Reproduce the text of the listing below word for word, leaving out the pictures.

Source data START

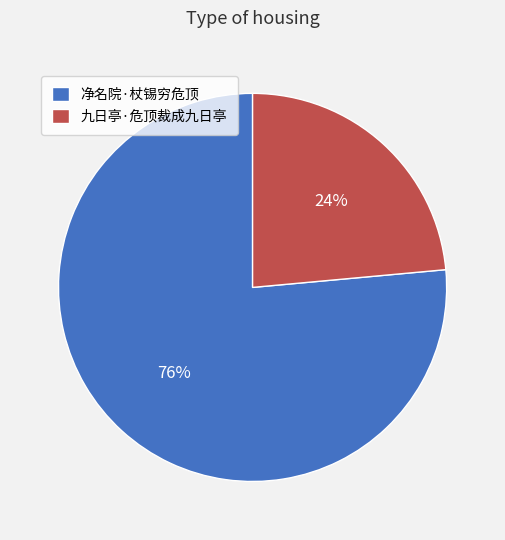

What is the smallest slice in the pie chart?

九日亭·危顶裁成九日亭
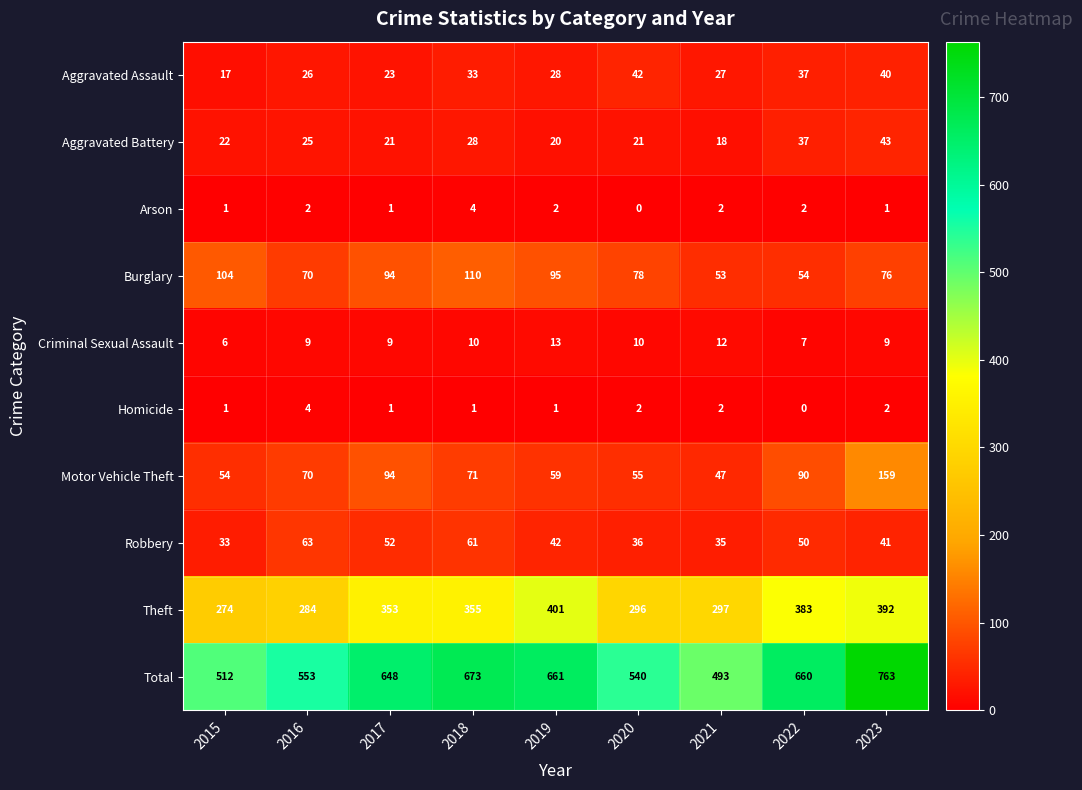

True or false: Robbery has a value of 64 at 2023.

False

Source data END

» **Response box**
What is the smallest slice in the pie chart?

九日亭·危顶裁成九日亭

True or false: Robbery has a value of 64 at 2023.

False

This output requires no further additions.